Eu cheguei a andar na escola uns dois, três meses. Aos 7 anos é que a gente ia para a escola. Era um professor. Até foi o primeiro professor que cá esteve e já estava há muitos anos. Era Alexandre. Ai Jesus! Ele dava porrada até mais não! Com uma régua que chamavam palmatória, dizia:

- “Deixa ver a mão!”

Pum! Era assim. Ele a mim nunca me chegou a bater, porque eu só andei lá três meses. Não teve tempo de me bater. Mas aos outros batia-lhe muito às vezes. E berrava muito com os miúdos. Às vezes, andavam lá daquele lado ao mato e até o ouviam a gritar com os miúdos. Eram muitos miúdos e depois o homem também se chateava. Tinha lá também dois filhos a estudar na escola. Então, ao fim batia nos miúdos e batia também nos filhos. Dizia:

- “Então, mas vocês pensais que só vós levais pancada?
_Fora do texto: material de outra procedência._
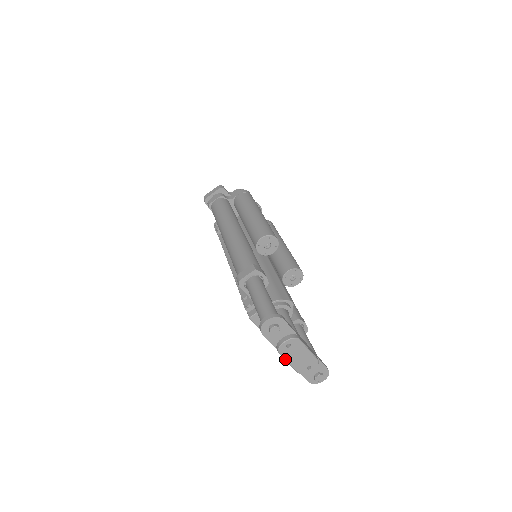
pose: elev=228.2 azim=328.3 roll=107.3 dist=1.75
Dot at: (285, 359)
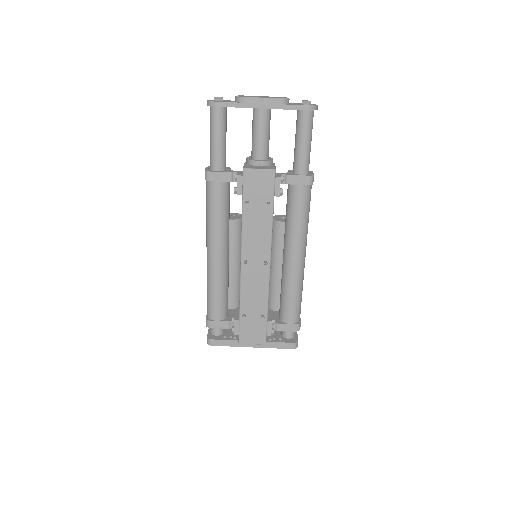
Dot at: (254, 98)
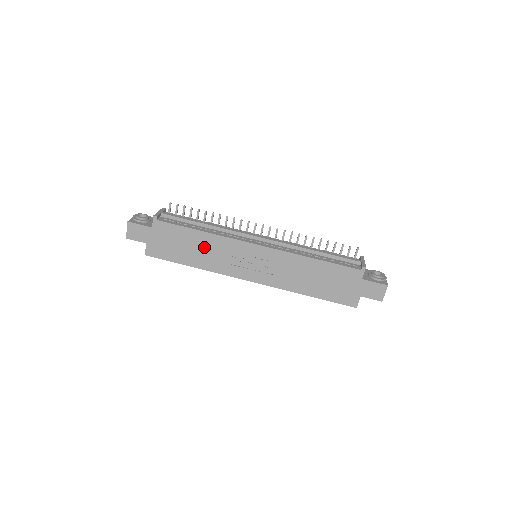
Os meus filhos também levam!”

E batia também nos filhos. Antigamente, a gente chegava à escola, aprendia a regra do “A”. Para ver a regra do “A”, havia uma pedra com um caixilho em volta. Chamavam aquilo uma pedra, mas era mesmo de pedra. Então, ele fazia-nos um risco com uma reguazita e dizia:

- “Vá, começa a fazer a regra do ”A“!”

Eles escrevia logo uma carreira a fazer a regra do “A” e a gente copiava por aquilo. Eu não sei nada, porque já não andei lá ao fim. Nem tinha livro nem sabia quase nada ainda. A minha mãe, coitadinha, queria comprar o livro e não sabia onde é que estava o dinheiro. Até fazia umas letritas, mas era pouco. Aqueles que aprenderam com ele fazem todos letra bonita, depressa e tudo. Mas ao fim ele foi-se embora. Só lá andei três meses. Depois já não tive mais escola. Havia muitas crianças. Quando andaram os meus filhos na escola, eram 60! Mas tivemos muito tempo sem cá ver a professora. Quando ao fim veio, eu já não era lá dada à escola, porque era só até aos 12 ou 13 anos. Já não tinha também idade para ir para a escola, já não fui. E depois também fazia falta à minha mãe para o trabalho. As contas e a tabuada ainda cheguei a aprender, mas foi ao fim com a minha irmã. Às vezes, à noite, a minha mãe dizia-lhe:

- “Ensina lá a tua irmã! Ensina-lhe alguma coisa!”

E ela ainda me ensinava assim algumas coisitas ao serão.